Below are records; report the number of lines in them that include the word "down", with no other text.
┌─ DATA SUPPLIED
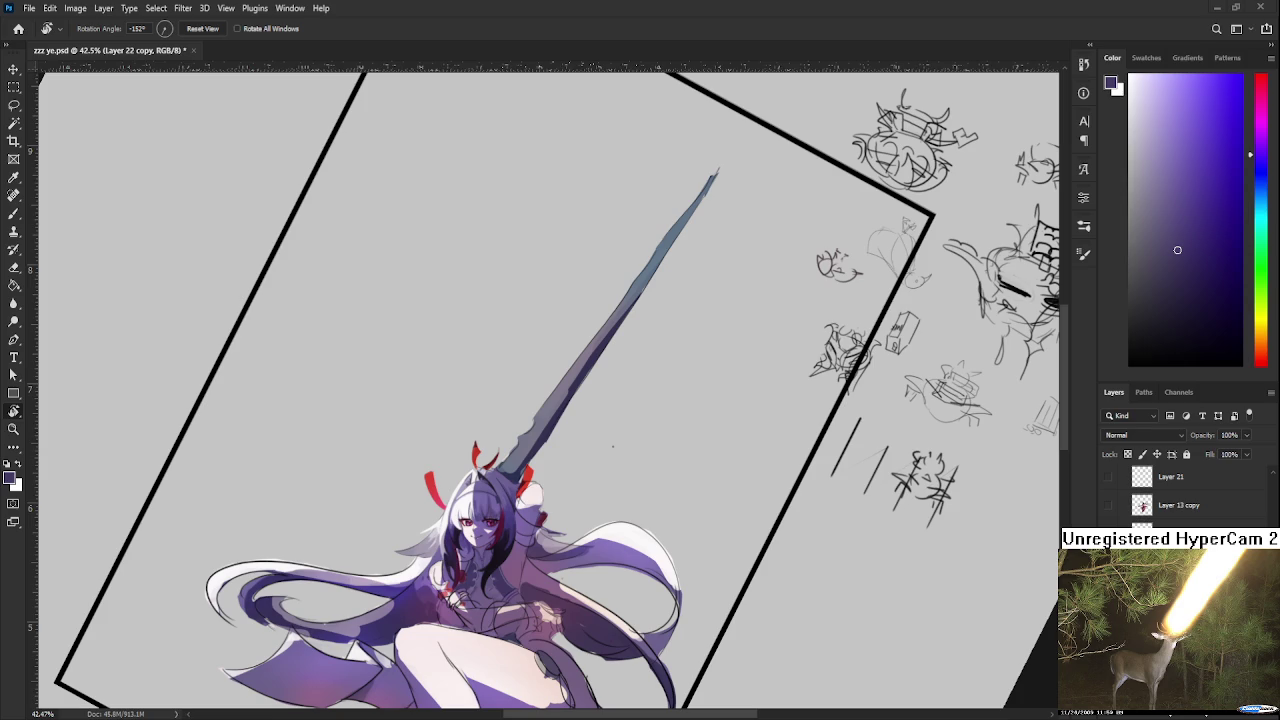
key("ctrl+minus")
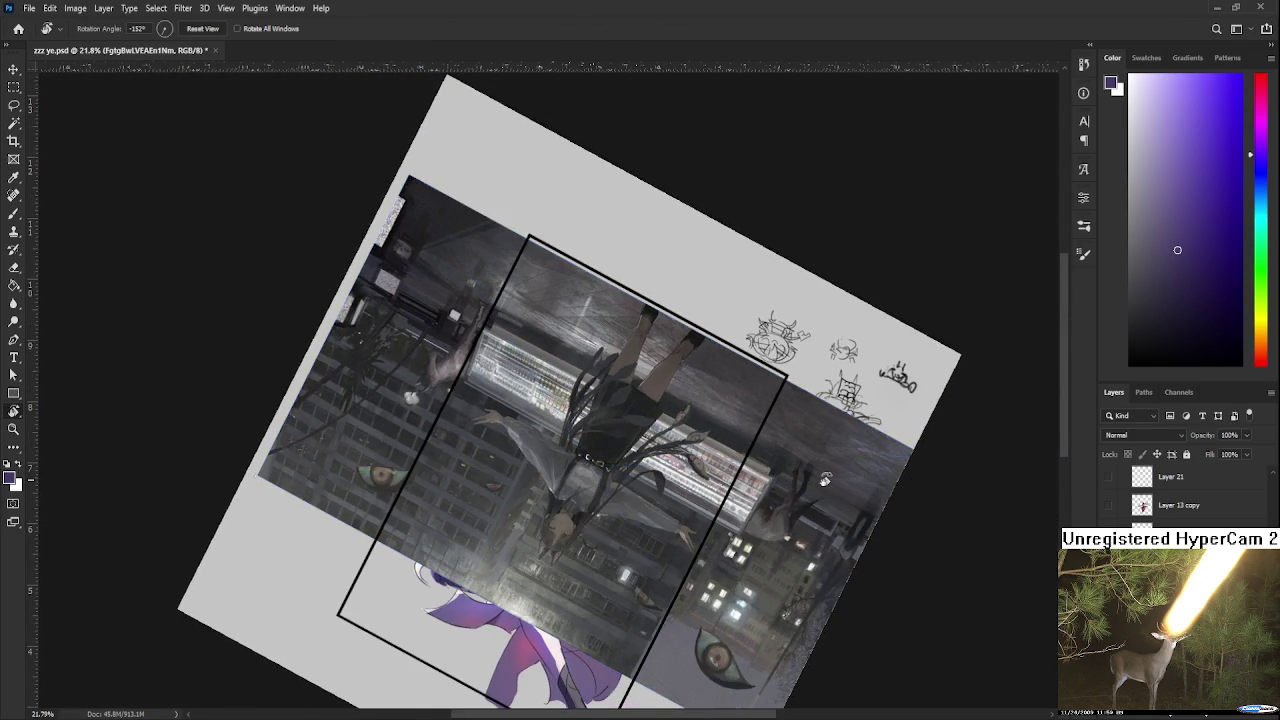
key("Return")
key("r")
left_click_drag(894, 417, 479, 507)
└─
┌─ DATA SUPPLIED
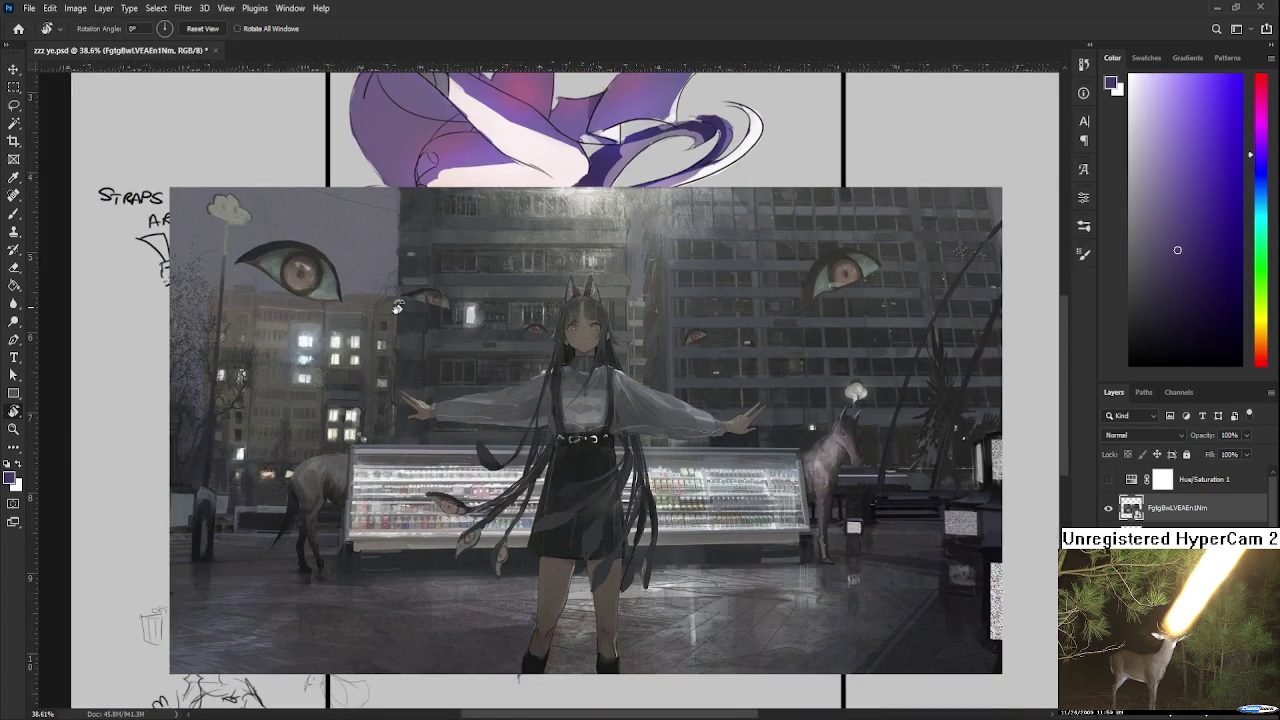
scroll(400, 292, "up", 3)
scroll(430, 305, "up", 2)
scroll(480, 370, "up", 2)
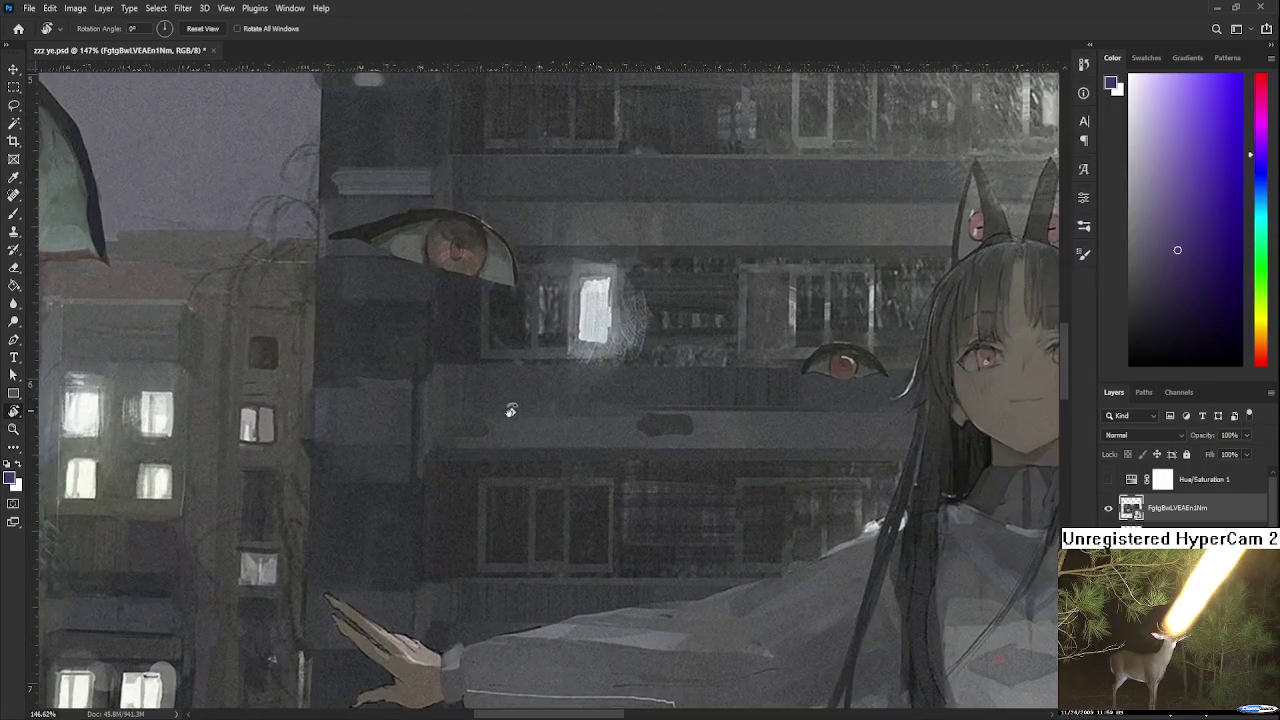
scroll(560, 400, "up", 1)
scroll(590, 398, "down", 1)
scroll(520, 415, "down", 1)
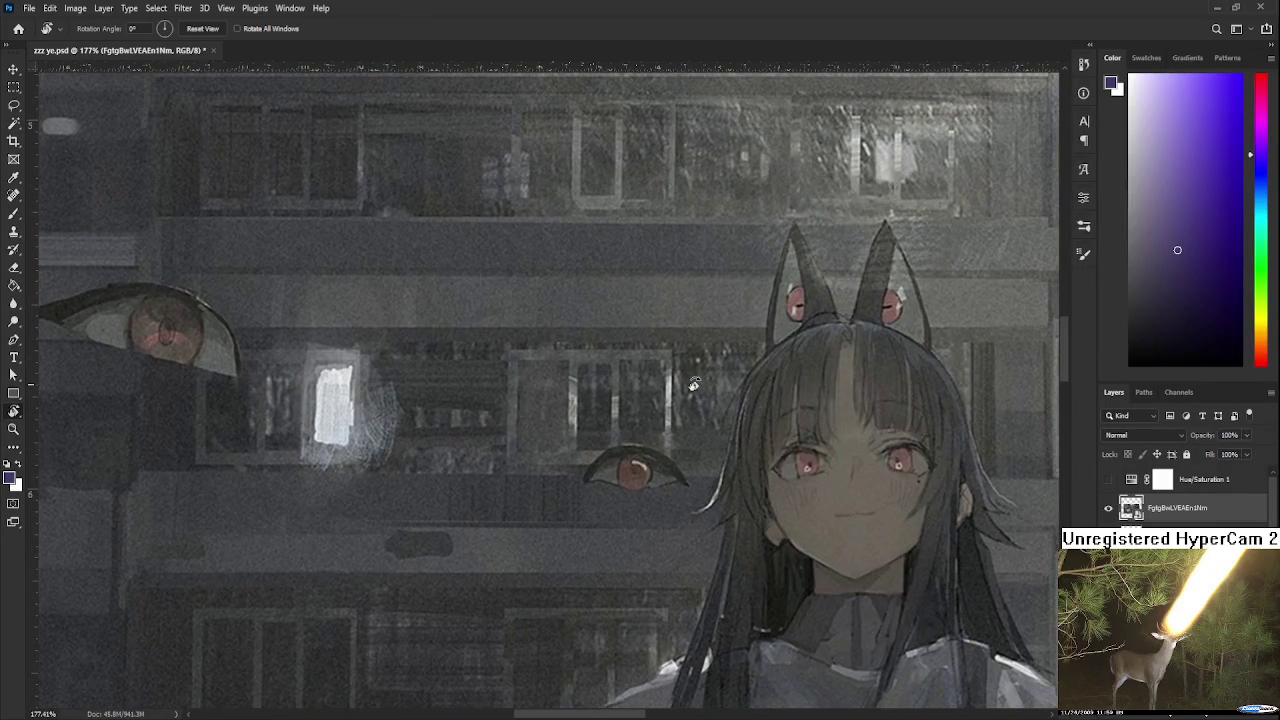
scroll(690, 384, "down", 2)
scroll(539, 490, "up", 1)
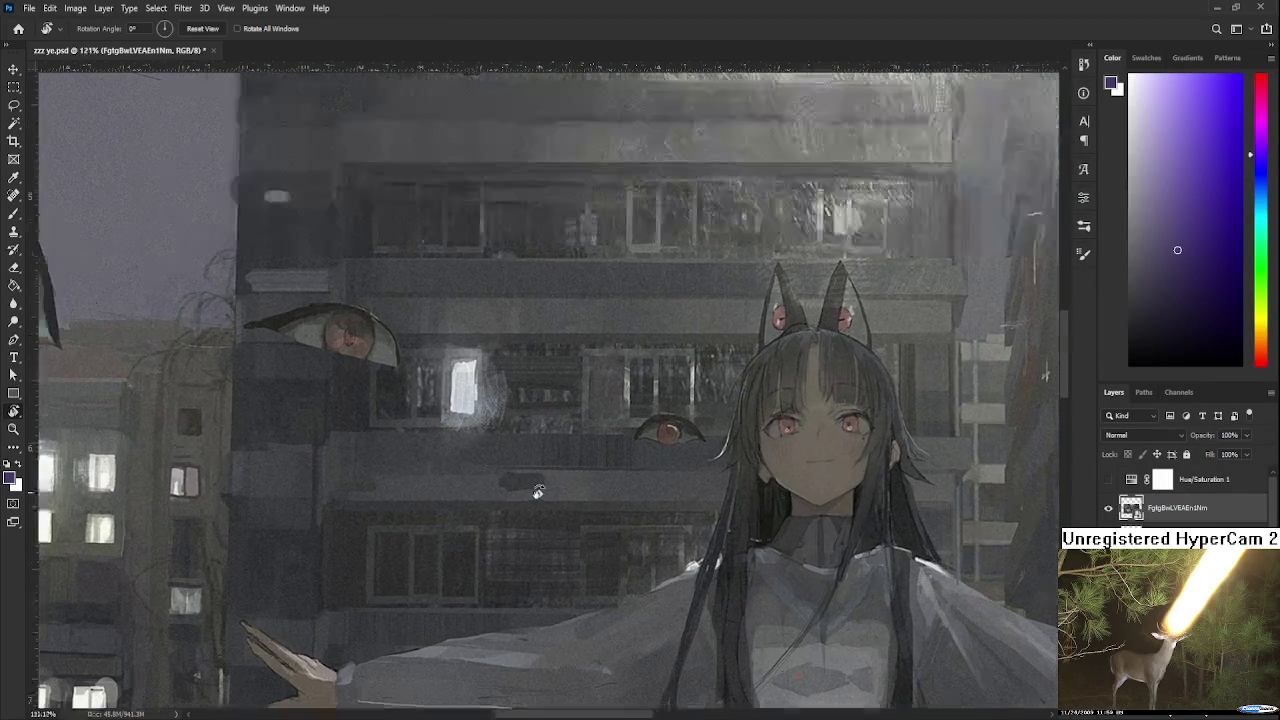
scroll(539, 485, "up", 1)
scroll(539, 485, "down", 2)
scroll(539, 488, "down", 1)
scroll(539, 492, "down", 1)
└─
SOLUTION: 6